Unique position: No other company combines (a) the team that built and most deeply understands Ray, (b) a proprietary performance layer (RayTurbo) unavailable to open-source users, and (c) multi-cloud BYOC support. For teams already running Ray at scale, Anyscale’s managed platform is a natural upgrade path with low switching cost.
Security and Compliance
BYOC deployment means customer data stays within the customer’s own cloud account and VPC — a strong compliance story for regulated industries. Anyscale has not published comprehensive compliance certifications (SOC 2, ISO 27001) on its public documentation, though enterprise contracts likely include appropriate security terms.
The November 2025 reports of a self-replicating botnet targeting open-source Ray clusters (reported by The Register) highlight a real risk for teams running Ray directly. Anyscale’s managed platform with enterprise access controls mitigates this attack surface.
What Anyscale Is Not
Anyscale is not the right tool if you want:
- A simple managed inference API — if you want to call an LLM with a token-priced API, use Together AI, Fireworks AI, Groq, or DeepInfra instead. Anyscale’s inference is infrastructure for serving models, not a hosted model API.
- A general-purpose serverless compute platform — Modal and similar platforms are easier for teams without distributed computing background.
- Transparent public pricing for enterprise features — BYOC and committed contracts require engaging sales.
The required prior knowledge is real: Anyscale amplifies teams with Ray expertise. Without it, the learning curve is steep.
Verdict
Anyscale is a technically credible, strategically sophisticated company that built the most important distributed computing framework in AI, donated it to the PyTorch Foundation in a move that should expand its long-term market, and now sells a managed platform layer that delivers meaningful performance gains over running the framework yourself.
The PyTorch Foundation transfer — echoing the Databricks/Spark playbook from Ion Stoica’s prior company — is the right long-term move. The Microsoft Azure first-party integration entering GA in 2026 is a serious enterprise distribution channel. The Agent Skills product shows Anyscale is thinking ahead about the AI-native developer workflow.

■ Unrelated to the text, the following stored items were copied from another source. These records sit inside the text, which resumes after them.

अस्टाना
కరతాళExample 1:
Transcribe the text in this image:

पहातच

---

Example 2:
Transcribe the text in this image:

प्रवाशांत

The weaknesses are real: no public revenue metrics, no new funding round in three-plus years, a complex pricing model, and a product that requires substantial distributed computing experience to extract value from. The addressable market is narrower than the “everyone building AI” framing suggests — Anyscale is for teams running serious distributed workloads, not developers making their first API call.
For that buyer — the platform engineering team at a foundation model lab, a consumer AI company at scale, or an enterprise with genuine distributed training needs — Anyscale is among the strongest choices available.
Rating: 4/5
Strongest for: Teams with existing Ray experience, multi-cloud GPU infrastructure, or distributed AI workloads at scale. Built by the people who understand Ray better than anyone.

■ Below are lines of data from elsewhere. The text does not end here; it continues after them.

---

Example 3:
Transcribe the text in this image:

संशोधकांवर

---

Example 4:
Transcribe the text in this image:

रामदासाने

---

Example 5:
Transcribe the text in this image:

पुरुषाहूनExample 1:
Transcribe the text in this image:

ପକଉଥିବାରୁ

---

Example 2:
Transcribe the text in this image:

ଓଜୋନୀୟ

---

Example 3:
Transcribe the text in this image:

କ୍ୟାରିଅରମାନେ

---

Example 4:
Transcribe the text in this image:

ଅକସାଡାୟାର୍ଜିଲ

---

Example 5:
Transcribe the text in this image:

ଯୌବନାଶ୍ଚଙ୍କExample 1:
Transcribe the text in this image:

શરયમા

Not for: Teams wanting a simple managed inference API, developers new to distributed computing, or projects where per-token pricing is the primary concern.
ChatForest researches AI infrastructure providers using publicly available information. We do not have hands-on access to Anyscale’s platform and this review is based on documentation, public benchmarks, press releases, and third-party analysis.